A case of failure to meet performance criteria over a reasonable period of time will initially be dealt with by the performance related pay system. However, when poor performance persists over an extended period, even after trying the person in other roles and giving an official warning, then termination of employment will be the result. Depending on the company's procedures this could be a lengthy process and the HR manager needs to be involved at every stage to ensure that an "unfair dismissal" charge is avoided.

The same procedure will be followed if disciplinary action is required when a person fails to meet the general terms and conditions of employment, outside or beyond personal performance criteria, agreed with the company.

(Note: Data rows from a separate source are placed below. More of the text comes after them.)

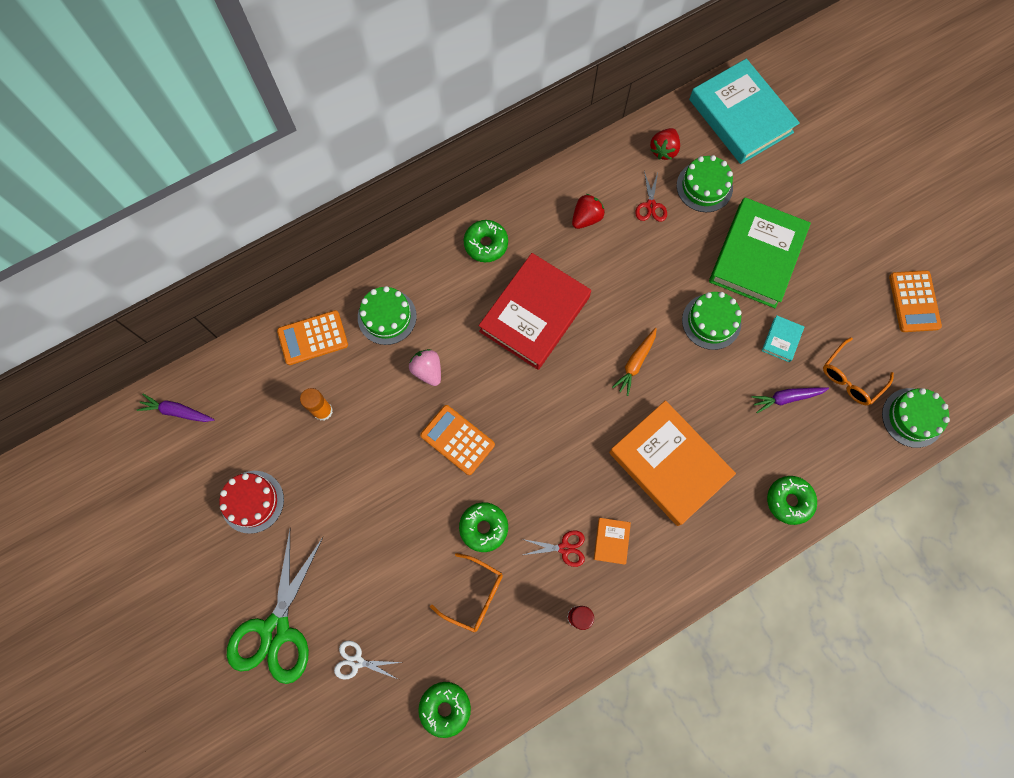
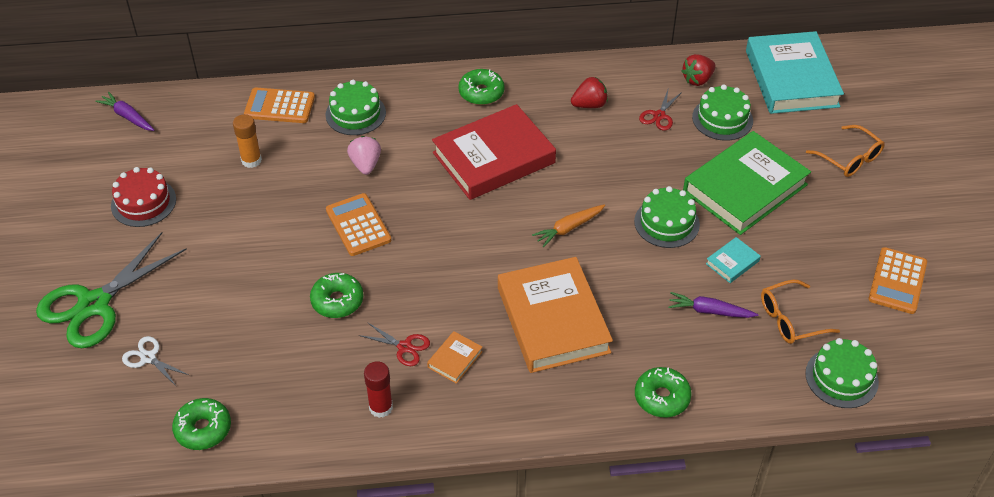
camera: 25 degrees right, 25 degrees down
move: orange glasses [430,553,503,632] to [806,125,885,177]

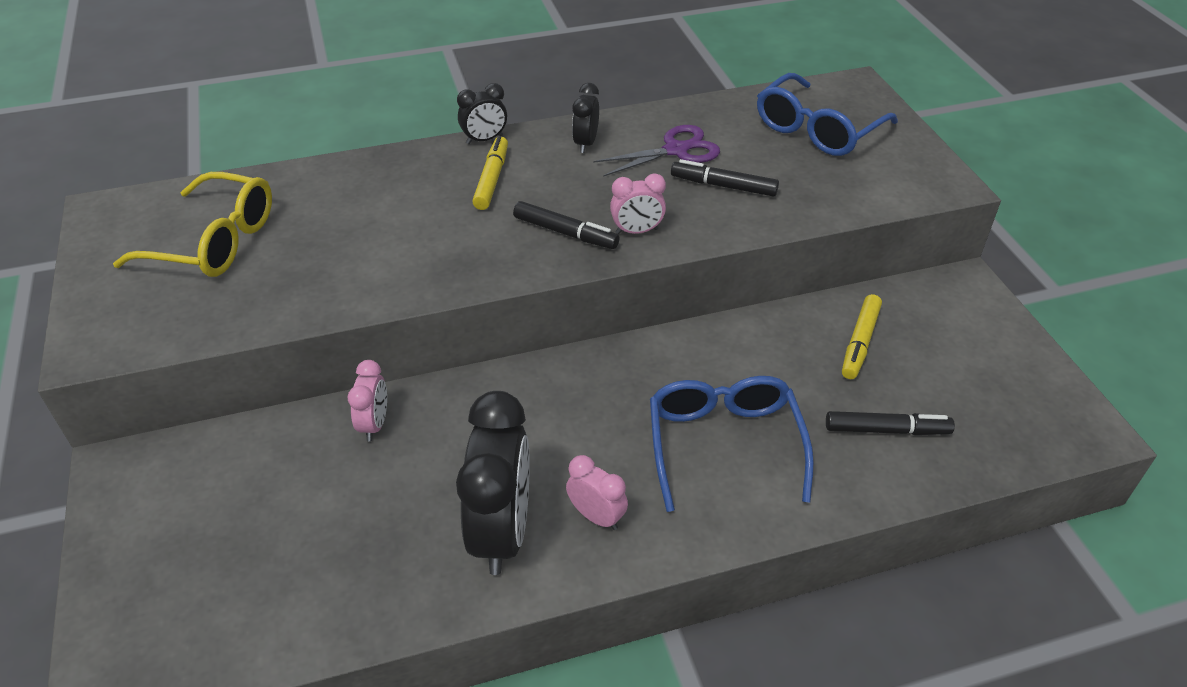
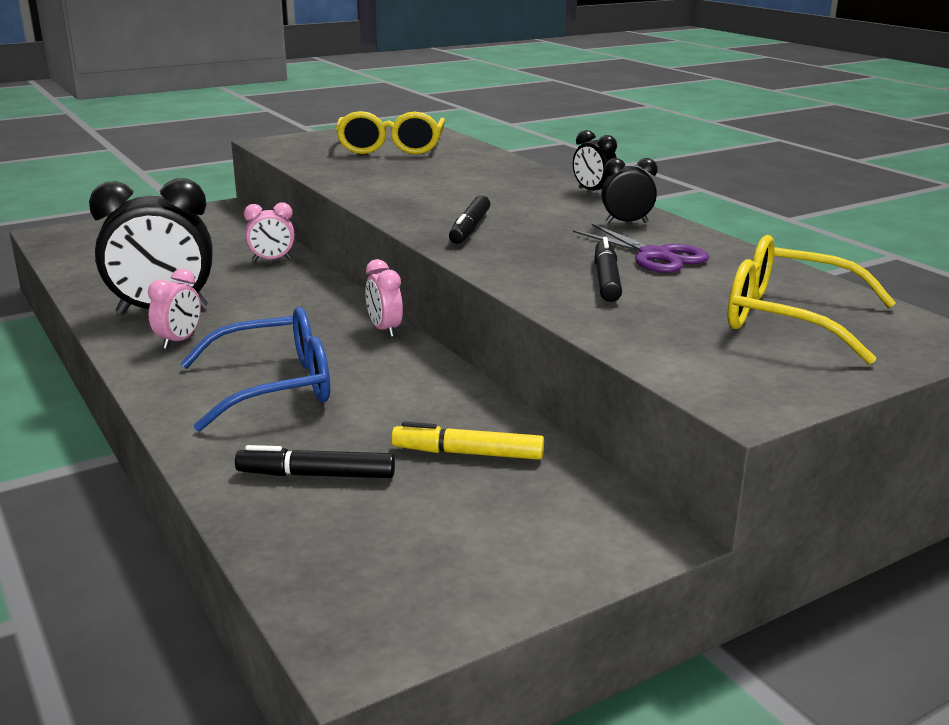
camera: 75 degrees right, 20 degrees down
delete: yellow marker [472,136,508,210]
move: pink clock [610,174,666,234] to [365,259,403,337]
recolor: blue glasses [757,73,898,156] to yellow glasses [727,235,896,365]
rotate: black marker [826,411,955,435] = [235,445,395,478] 105 degrees clockwise

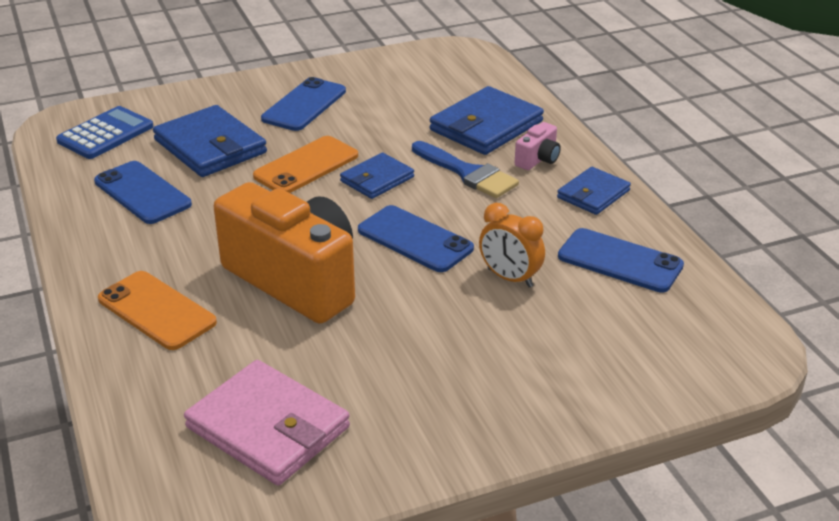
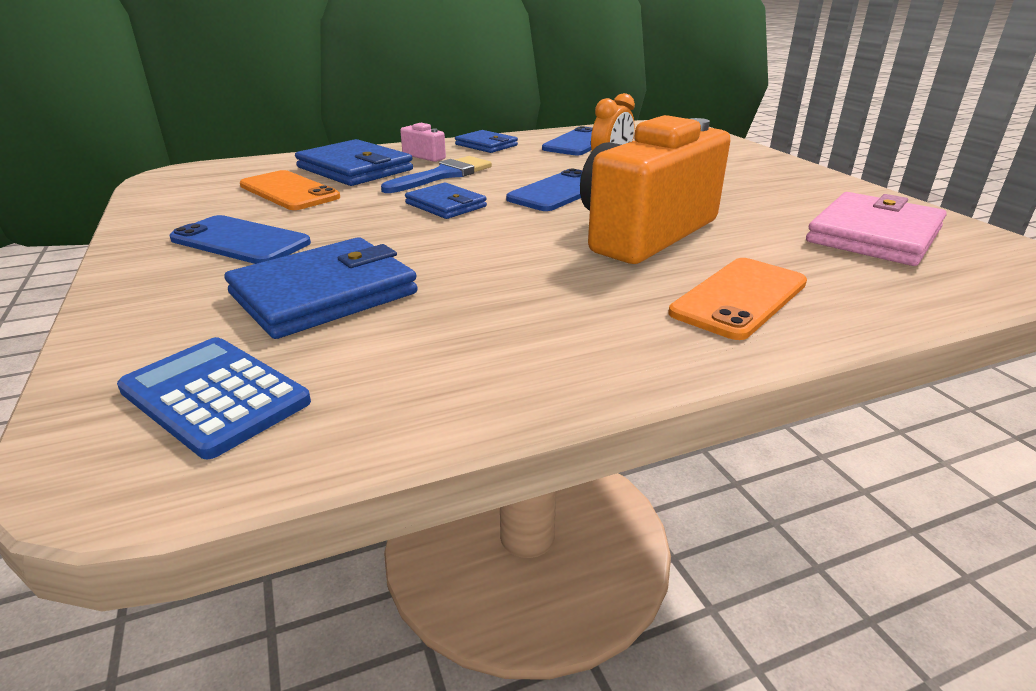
camera: 90 degrees left, 5 degrees down
delete: blue phone [94,161,192,224]
move: orange phone [253,136,358,193] to [240,170,340,210]

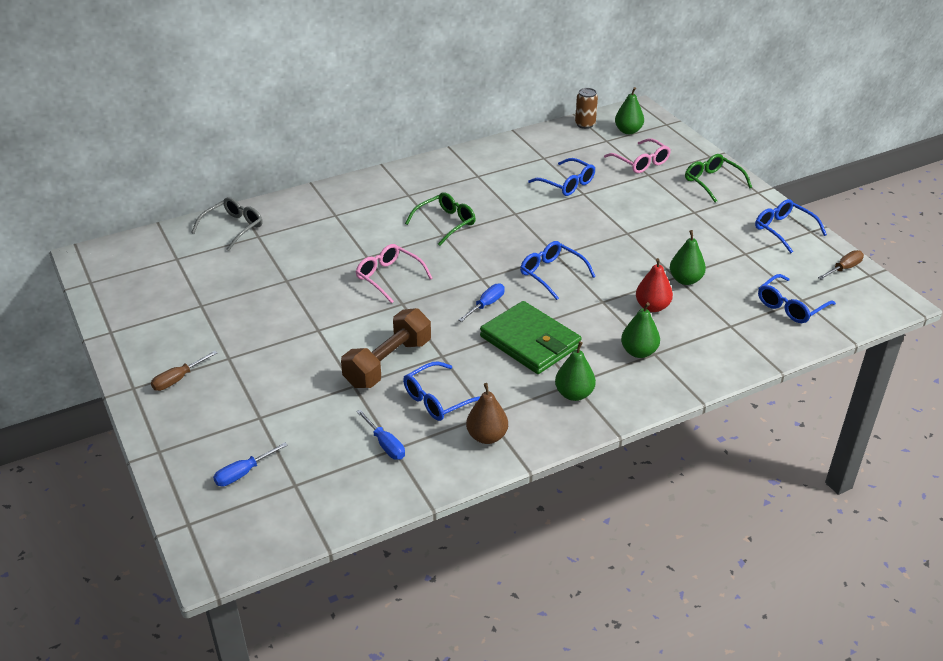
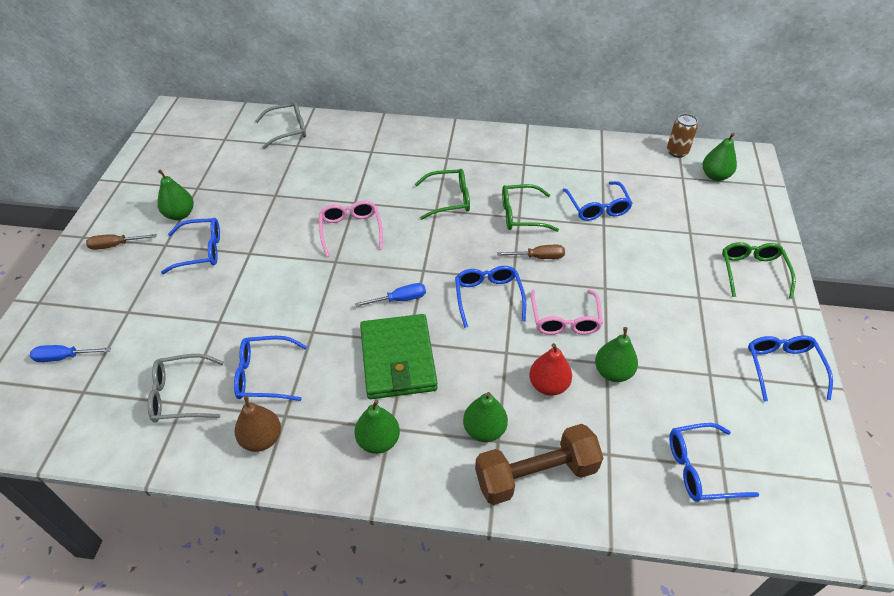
camera: 35 degrees right, 10 degrees up
insert: green pear [157,170,194,220]; blue glasses [161,218,220,274]; green glasses [502,184,559,232]
move: brown dumbbell [341,308,431,388] to [475,424,603,505]; pink glasses [604,138,671,173] to [531,289,603,335]; brown screwdriver [818,250,864,280] to [497,245,565,259]
replace: blue screwdriver [357,409,405,460] to grey glasses [148,354,224,422]

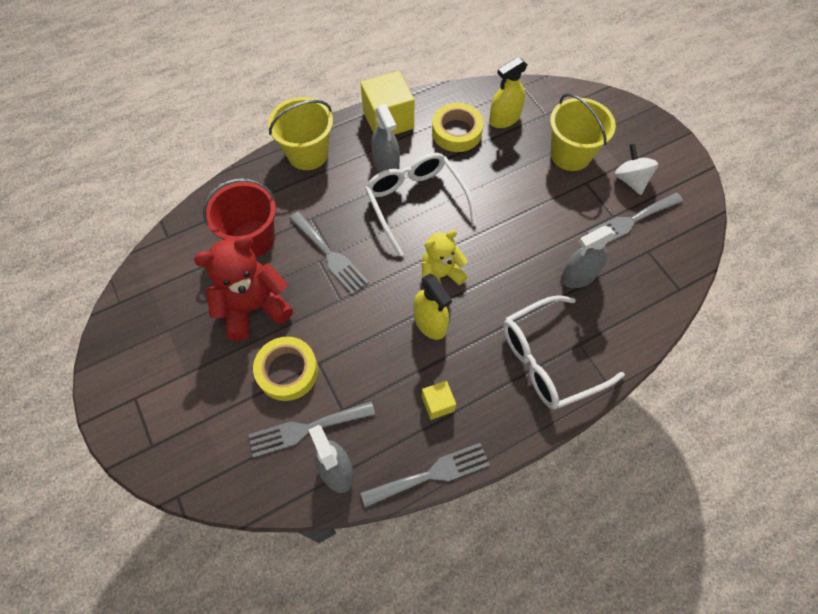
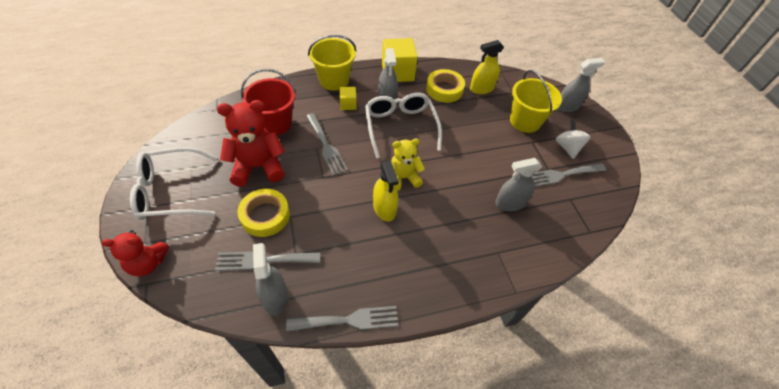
camera: 10 degrees right, 10 degrees down
insert: red teddy bear [102,230,169,276]; grey spray bottle [558,58,605,112]
move: yellow cube [422,381,456,420] to [339,87,357,110]; white glasses [503,295,625,409] to [130,147,218,220]

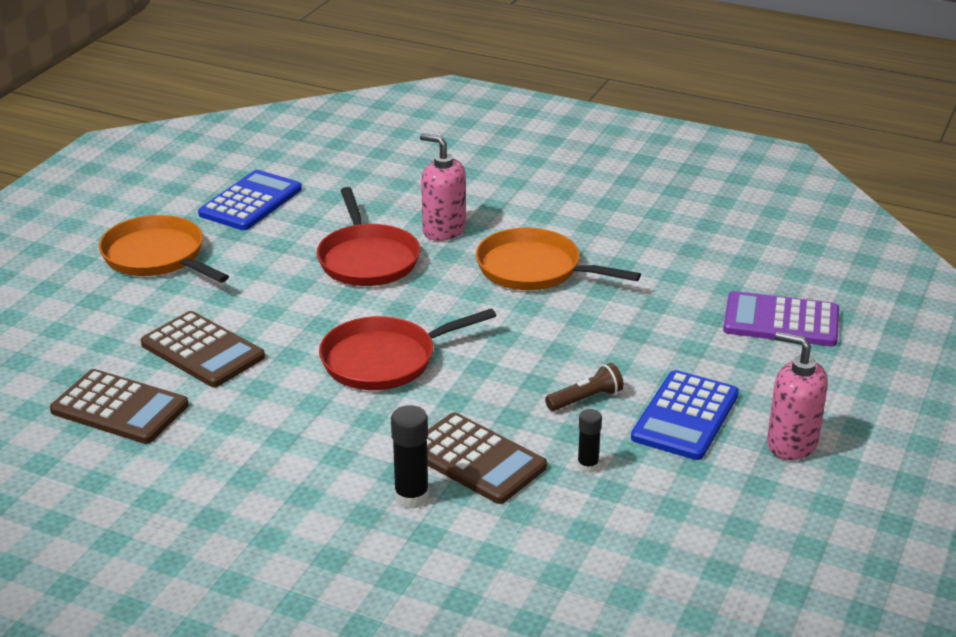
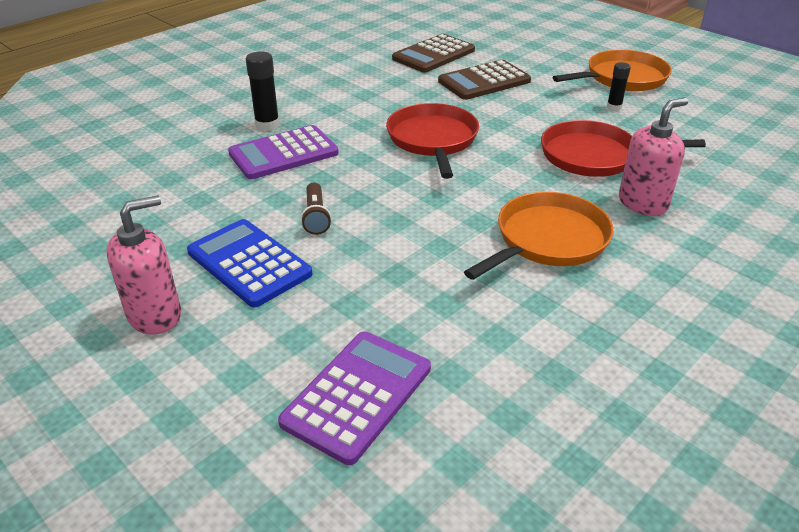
camera: 110 degrees right, 5 degrees up
delete: blue calculator [198,170,302,230]
move: black glue stick [577,409,602,473] to [607,62,631,111]
recolor: brown calculator [427,412,547,504] to purple calculator [228,125,339,179]

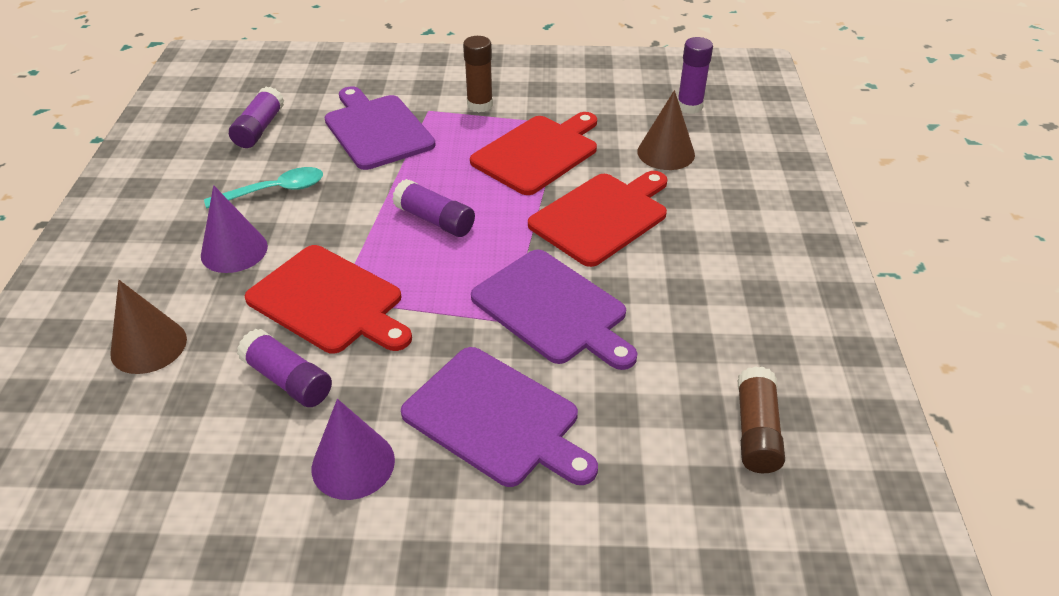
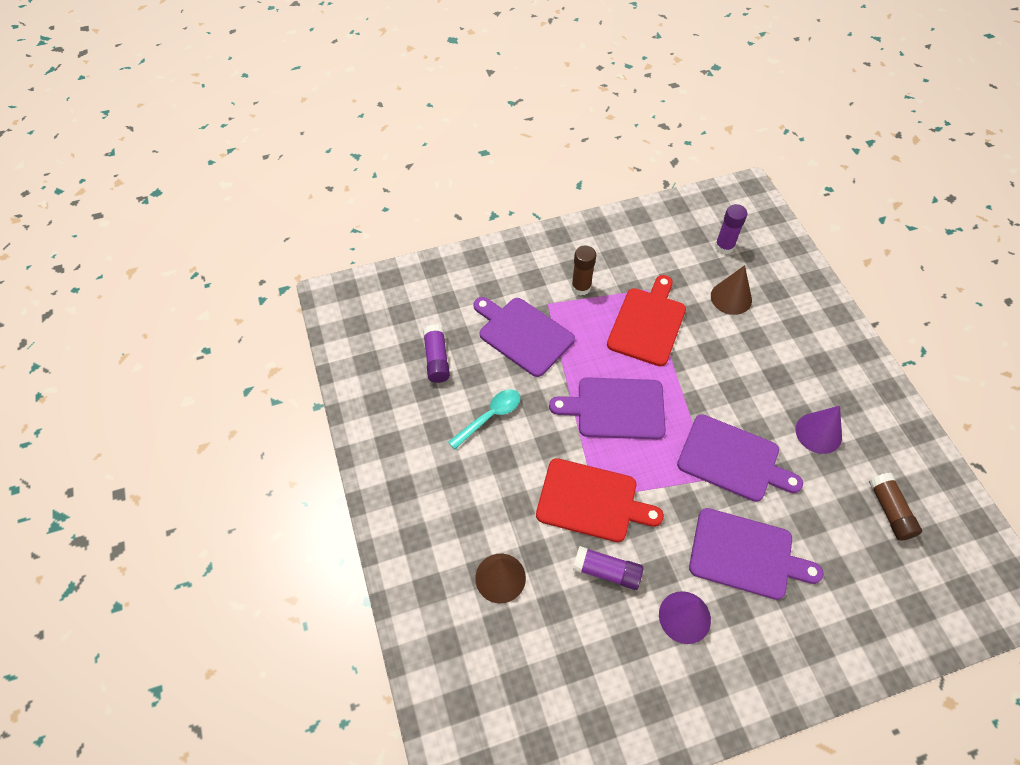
camera: 20 degrees left, 15 degrees up
delete: red cutting board [528,171,667,267]
move: purple cone [201,185,268,273] to [796,406,842,454]
replace: purple glue stick [392,179,475,237] to purple cutting board [549,377,666,440]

In many cases disciplinary actions will involve discussion with the relevant trade unions. This will depend on many factors including whether unions enjoy full negotiating or representational rights with the company. In most countries of the EU such rights are enshrined in the Social Chapter but not all countries are signatories to this part of the treaty. Negotiations with trade unions will be lead by the HR function. A Manager needs to be aware of the procedures to be followed within the company and not take unilateral action.

The last few years has seen a significant growth in the use of fixed term and personal contracts, where the reward is not governed by collective bargaining [A-4]. There are many reasons for a company wishing to use fixed term contracts and a few in R&D are given below.

• To retain staff for short period in order to complete a project.

• To create a period of review for new staff before offering permanent employment.

• To utilise experienced staff who may only want to work for a fixed period.

• To employ on a temporary basis somebody with a particular skill or competence.

Fixed term contacts are ones that run for a fixed period of time regardless of the level of the employee or whether by oral or written agreement. Having a written agreement is obviously advisable for most employees and, as a very minimum; the contract should contain the following clauses.

• A termination date, e.g. "until 16 April 2008 or for two years from 16 April 2006".

• A statement on renewal, e.g. " a decision on renewal of this contract will be made on 16 April 2008".

• A termination clause for breach of contract, e.g. serious misconduct, breach of confidentiality, inability to complete the contract due to extended illness.